To summarize, autotrophs are capable of synthesizing their own organic molecules from inorganic sources, while heterotrophs rely on external sources of organic molecules to meet their energy and carbon requirements.

These two nutritional strategies are essential for the flow of energy and matter in ecosystems, as autotrophs serve as the primary producers that provide the foundation for food chains, while heterotrophs occupy various trophic levels as consumers.

77
Q

Describe the following classification according to environmental O2.

Obligate aerobe

Micro- aerophilic aerobe

Obligate anaerobe

Facultative (aerobe / anaerobe)

Aerotolerant anaerobe

Micro-aerophilic organism

Capnophilic organism

A

Obligate aerobe; Grows only in the presence of oxygen. Does not grow when oxygen is absent.

Micro aerobe: Growth in low oxygen levels. Does not grow when oxygen is absent.

Obligate anaerobe: Grow when oxygen is absent. Does not grow when oxygen is present.

Facultative (aerobe / anaerobe): Grow when oxygen is both present and absent.

Aerotolerant anaerobe: Anaerobic but can tolerate oxygen.

Capnophilic organism: Requires increased Carbon dioxide levels to grow.

78
Q

Describe the following classification according to Growth temperature.

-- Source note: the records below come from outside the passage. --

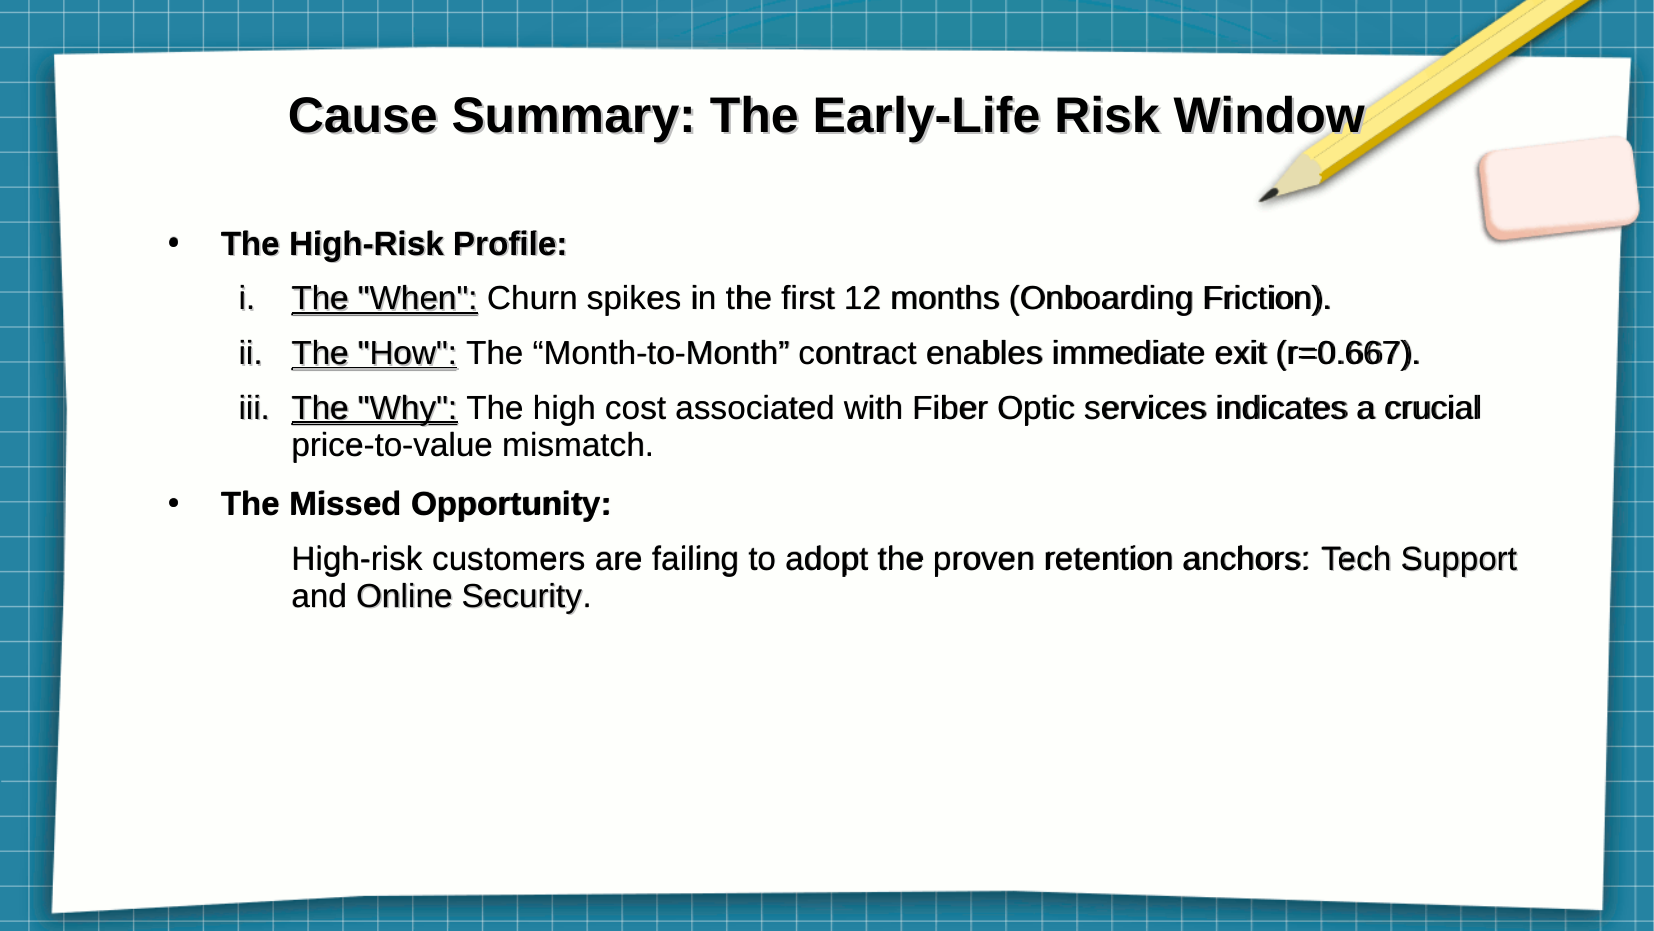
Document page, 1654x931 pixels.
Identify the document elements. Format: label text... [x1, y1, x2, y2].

picture [0, 0, 1654, 931]
title Cause Summary: The Early-Life Risk Window [82, 37, 1571, 193]
list The High-Risk Profile: The "When": Churn spikes in the first 12 months (Onboarding Friction). The "How": The “Month-to-Month” contract enables immediate exit (r=0.667). The "Why": The high cost associated with Fiber Optic services indicates a crucial price-to-value mismatch. The Missed Opportunity: High-risk customers are failing to adopt the proven retention anchors: Tech Support and Online Security. [150, 225, 1568, 795]
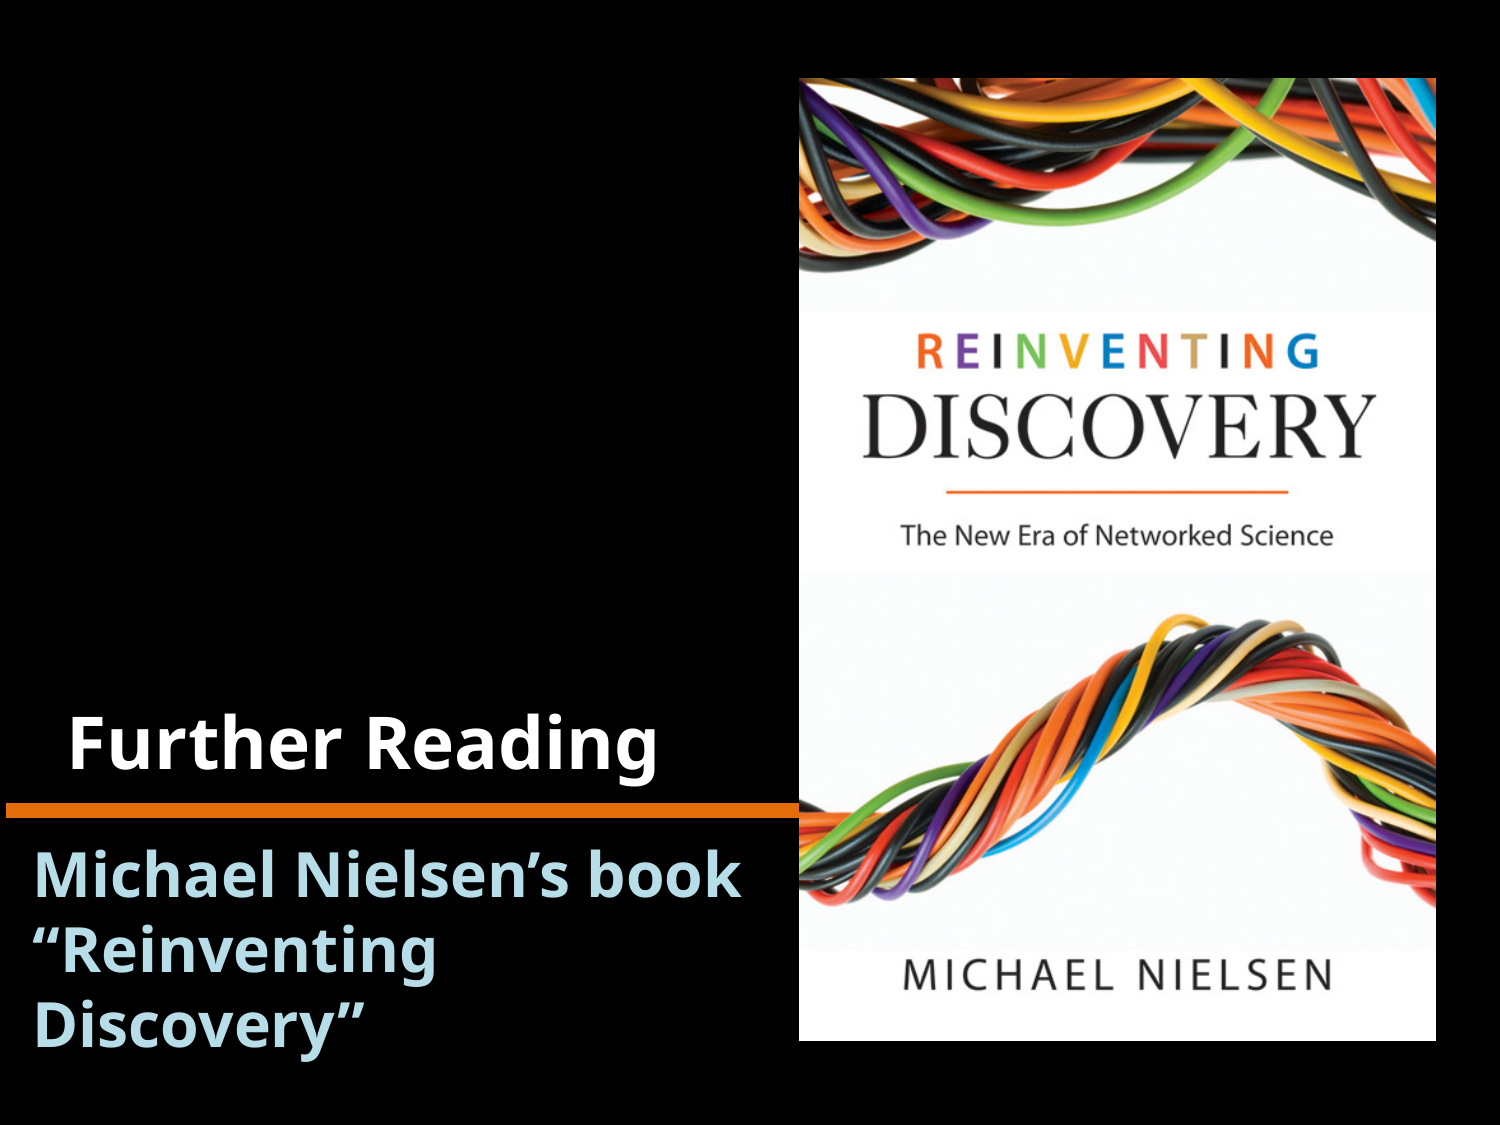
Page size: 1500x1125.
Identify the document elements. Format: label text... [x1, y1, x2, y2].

text_box Michael Nielsen’s book “Reinventing Discovery” [17, 827, 799, 995]
picture [1425, 78, 1436, 99]
text_box Further Reading [51, 688, 774, 793]
picture [799, 78, 1436, 1041]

  1. Pathogens that replicate on or in the human body grow within 20-40°C temperature range.
    What are they called?

2.(cold loving): capable of growth in food or pharmaceuticals stored at normal refrigeration temperatures (0-8°C). What are they called?

  1. (heat loving) i.e., hot springs. What are they called?
  2. most Archaea bacteria): bizarre physical conditions e.g., under enormous pressure (e.g., in ocean floor). What are they called?
A

Pathogens that replicate on or in the human body grow within 20-40°C temperature range. referred to as’Mesophiles.’

Psychrophiles(cold loving): capable of growth in food or pharmaceuticals stored at normal refrigeration temperatures (0-8°C)

Thermophiles(heat loving) i.e. hot springs

Extremophiles (most Archaea bacteria): bizarre physical conditions e.g., under enormous pressure (e.g., in ocean floor).